There is no real recipe to this.
Just boil some pumpkin until soft, drain it then add a blob of butter and some sugar. It must be mixed through well and then leave it to cool. Once its cooled down all you do is add some SR flour, bietjie salt, an egg and some vanilla essence. The consistency of the batter shouldn’t be too runny it must basically just come away from the sides of the bowl and not be sticky or runny its should just drop off the spoon. You fry this in shallow oil. Just use the tablespoon or the teaspoon and just let it slide of the spoon. You will know when its ready when it starts browning on the bottom no burning….browning.
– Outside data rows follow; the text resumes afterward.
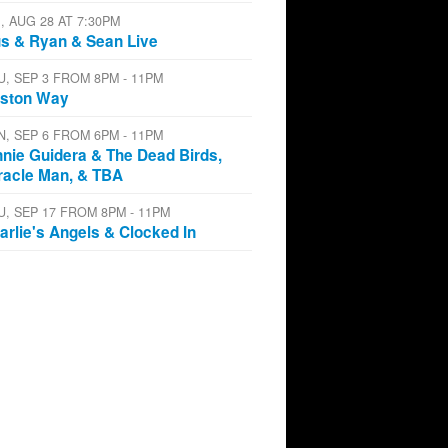
I, AUG 28 AT 7:30PM
s & Ryan & Sean Live
U, SEP 3 FROM 8PM - 11PM
ston Way
N, SEP 6 FROM 6PM - 11PM
nnie Guidera & The Dead Birds,
racle Man, & TBA
U, SEP 17 FROM 8PM - 11PM
arlie's Angels & Clocked In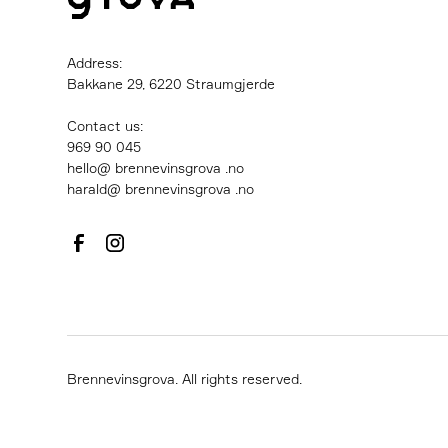
Address:
Bakkane 29, 6220 Straumgjerde
Contact us:
‍969 90 045
hello@ brennevinsgrova .no
harald@ brennevinsgrova .no
Brennevinsgrova. All rights reserved.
Another staple dish in our household was aartappel bredie. De (My Grandfather – Moosa Waggie) didn’t eat any type of bredie except artappel bredie. So whatever bredie we made, we had to dish out his little bit of braised meat before we added the veg.
Potato Bredie
2 big onions sliced
1kg meat – you can use lamb pieces or beef pieces ( of late I actually prefer using blade beef)
3 / 4 medium sized potatoes
Garlic
Salt / pepper
Crushed Chillies
So there are 2 ways my granny taught me how to make this. The quick way was just to throw everything together in the pot and cook. That’s onions, meat, potatoes and all spices and just cook.
The other way is to braise the onions first till golden brown, now I usually add a sprinkle of sugar to the onions to make it brown quicker and it adds a sweetish taste to the dish.
Once the onions are nice and golden I add the meat with the salt, pepper, garlic and crushed chillies. Braise this for about 45mins or until the meat is nice and soft. Then add the potatoes and cook till soft, I just add some water if its drying up.
You can use this as a base for most bredies.